| Exercise requirements |
Below is a listing; restate from it, character for character, the lines beginning at the line holding "Memorial Scholarship" and ending at the line holding "In addition to", both included.

· · · ·

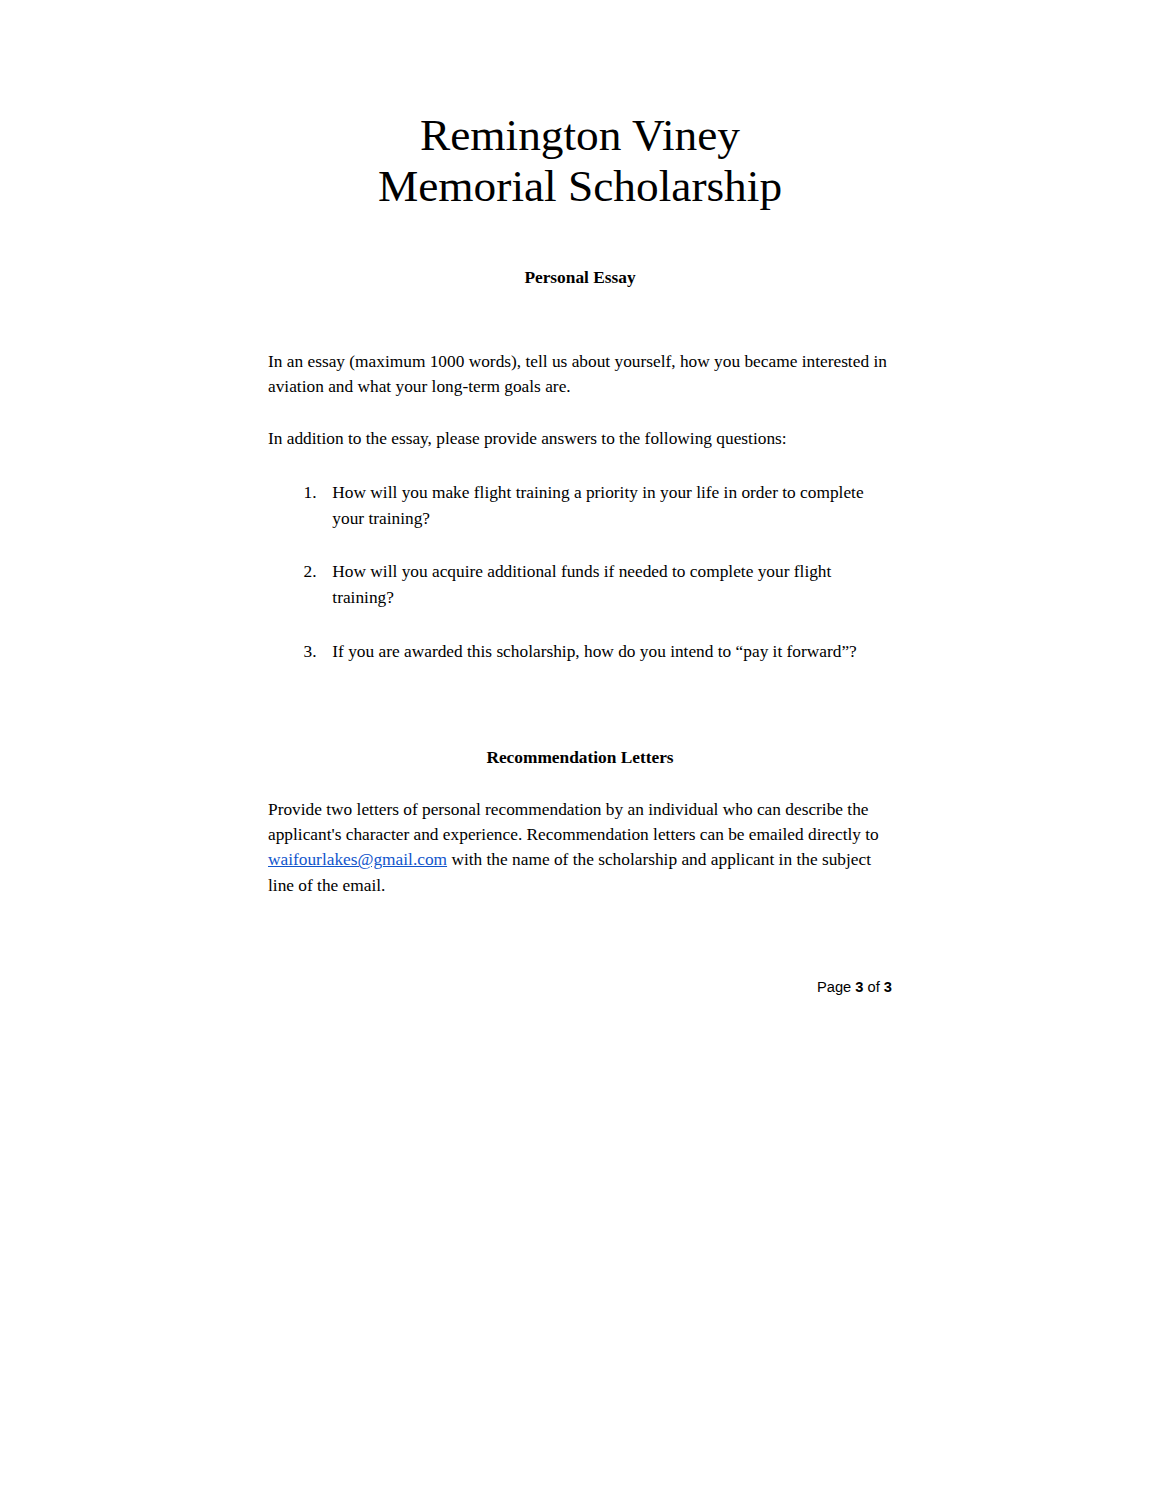Remington Viney
Memorial Scholarship
Personal Essay
In an essay (maximum 1000 words), tell us about yourself, how you became interested in aviation and what your long-term goals are.
In addition to the essay, please provide answers to the following questions:
How will you make flight training a priority in your life in order to complete your training?
How will you acquire additional funds if needed to complete your flight training?
If you are awarded this scholarship, how do you intend to “pay it forward”?
Recommendation Letters
Provide two letters of personal recommendation by an individual who can describe the applicant's character and experience. Recommendation letters can be emailed directly to waifourlakes@gmail.com with the name of the scholarship and applicant in the subject line of the email.
Page 3 of 3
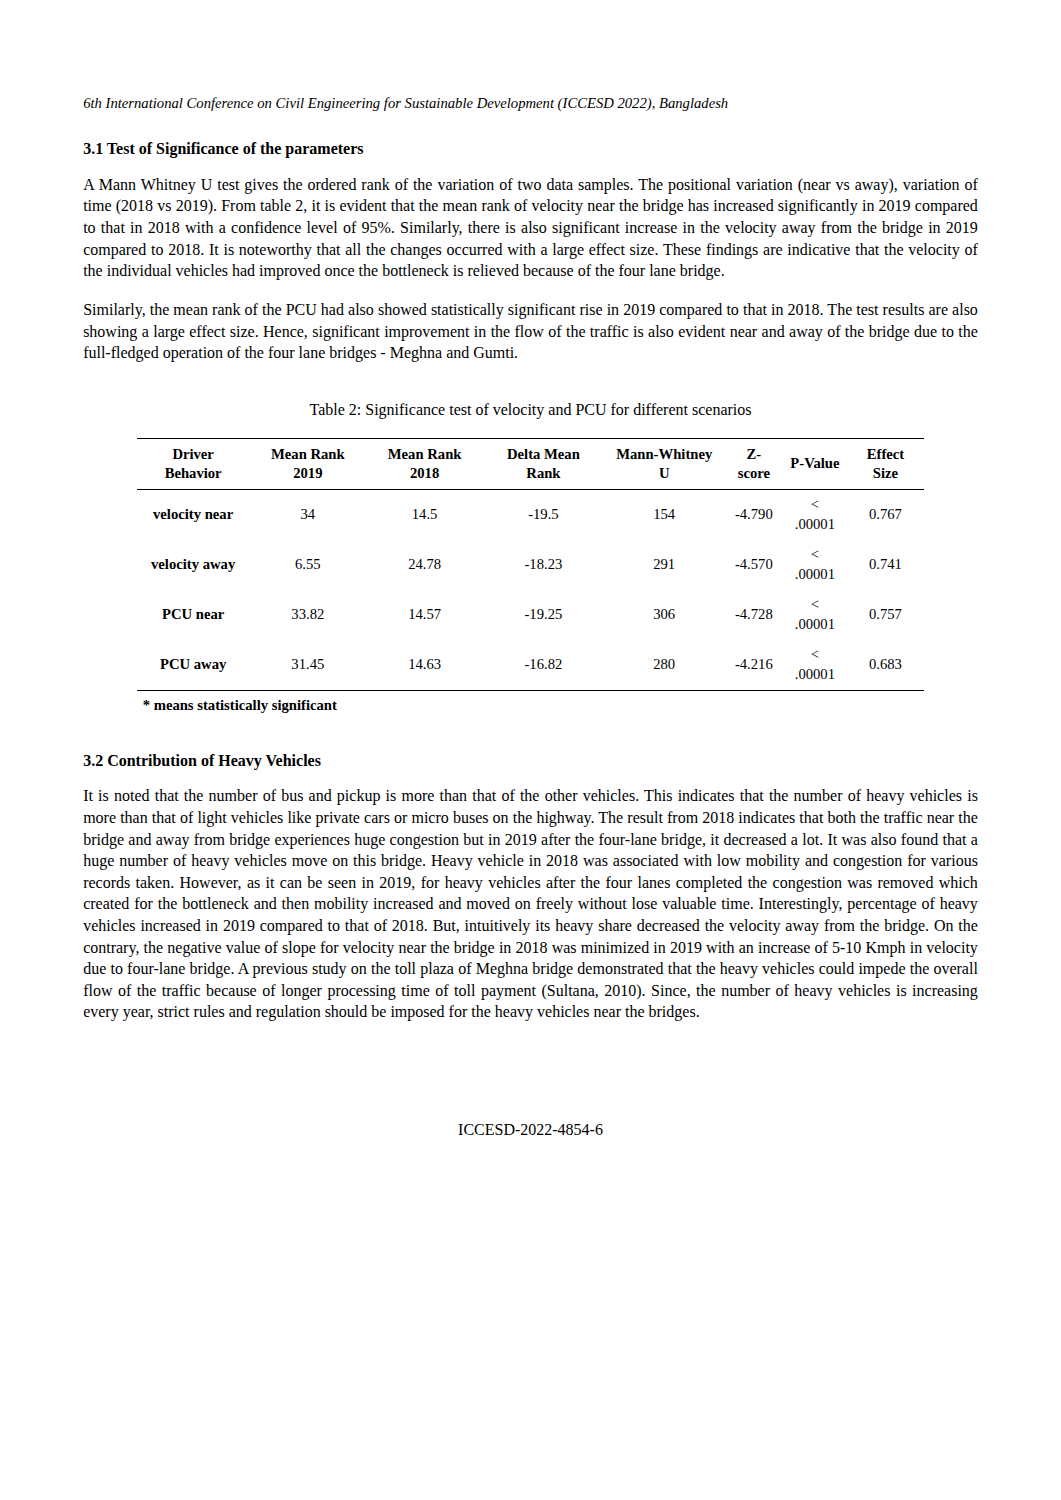6th International Conference on Civil Engineering for Sustainable Development (ICCESD 2022), Bangladesh
3.1 Test of Significance of the parameters
A Mann Whitney U test gives the ordered rank of the variation of two data samples. The positional variation (near vs away), variation of time (2018 vs 2019). From table 2, it is evident that the mean rank of velocity near the bridge has increased significantly in 2019 compared to that in 2018 with a confidence level of 95%. Similarly, there is also significant increase in the velocity away from the bridge in 2019 compared to 2018. It is noteworthy that all the changes occurred with a large effect size. These findings are indicative that the velocity of the individual vehicles had improved once the bottleneck is relieved because of the four lane bridge.
Similarly, the mean rank of the PCU had also showed statistically significant rise in 2019 compared to that in 2018. The test results are also showing a large effect size. Hence, significant improvement in the flow of the traffic is also evident near and away of the bridge due to the full-fledged operation of the four lane bridges - Meghna and Gumti.
Table 2: Significance test of velocity and PCU for different scenarios
| Driver Behavior | Mean Rank 2019 | Mean Rank 2018 | Delta Mean Rank | Mann-Whitney U | Z-score | P-Value | Effect Size |
| --- | --- | --- | --- | --- | --- | --- | --- |
| velocity near | 34 | 14.5 | -19.5 | 154 | -4.790 | < .00001 | 0.767 |
| velocity away | 6.55 | 24.78 | -18.23 | 291 | -4.570 | < .00001 | 0.741 |
| PCU near | 33.82 | 14.57 | -19.25 | 306 | -4.728 | < .00001 | 0.757 |
| PCU away | 31.45 | 14.63 | -16.82 | 280 | -4.216 | < .00001 | 0.683 |
| * means statistically significant |
3.2 Contribution of Heavy Vehicles
It is noted that the number of bus and pickup is more than that of the other vehicles. This indicates that the number of heavy vehicles is more than that of light vehicles like private cars or micro buses on the highway. The result from 2018 indicates that both the traffic near the bridge and away from bridge experiences huge congestion but in 2019 after the four-lane bridge, it decreased a lot. It was also found that a huge number of heavy vehicles move on this bridge. Heavy vehicle in 2018 was associated with low mobility and congestion for various records taken. However, as it can be seen in 2019, for heavy vehicles after the four lanes completed the congestion was removed which created for the bottleneck and then mobility increased and moved on freely without lose valuable time. Interestingly, percentage of heavy vehicles increased in 2019 compared to that of 2018. But, intuitively its heavy share decreased the velocity away from the bridge. On the contrary, the negative value of slope for velocity near the bridge in 2018 was minimized in 2019 with an increase of 5-10 Kmph in velocity due to four-lane bridge. A previous study on the toll plaza of Meghna bridge demonstrated that the heavy vehicles could impede the overall flow of the traffic because of longer processing time of toll payment (Sultana, 2010). Since, the number of heavy vehicles is increasing every year, strict rules and regulation should be imposed for the heavy vehicles near the bridges.
ICCESD-2022-4854-6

· · · ·

| Answer box |
Memorial Scholarship
Personal Essay
In an essay (maximum 1000 words), tell us about yourself, how you became interested in aviation and what your long-term goals are.
In addition to the essay, please provide answers to the following questions:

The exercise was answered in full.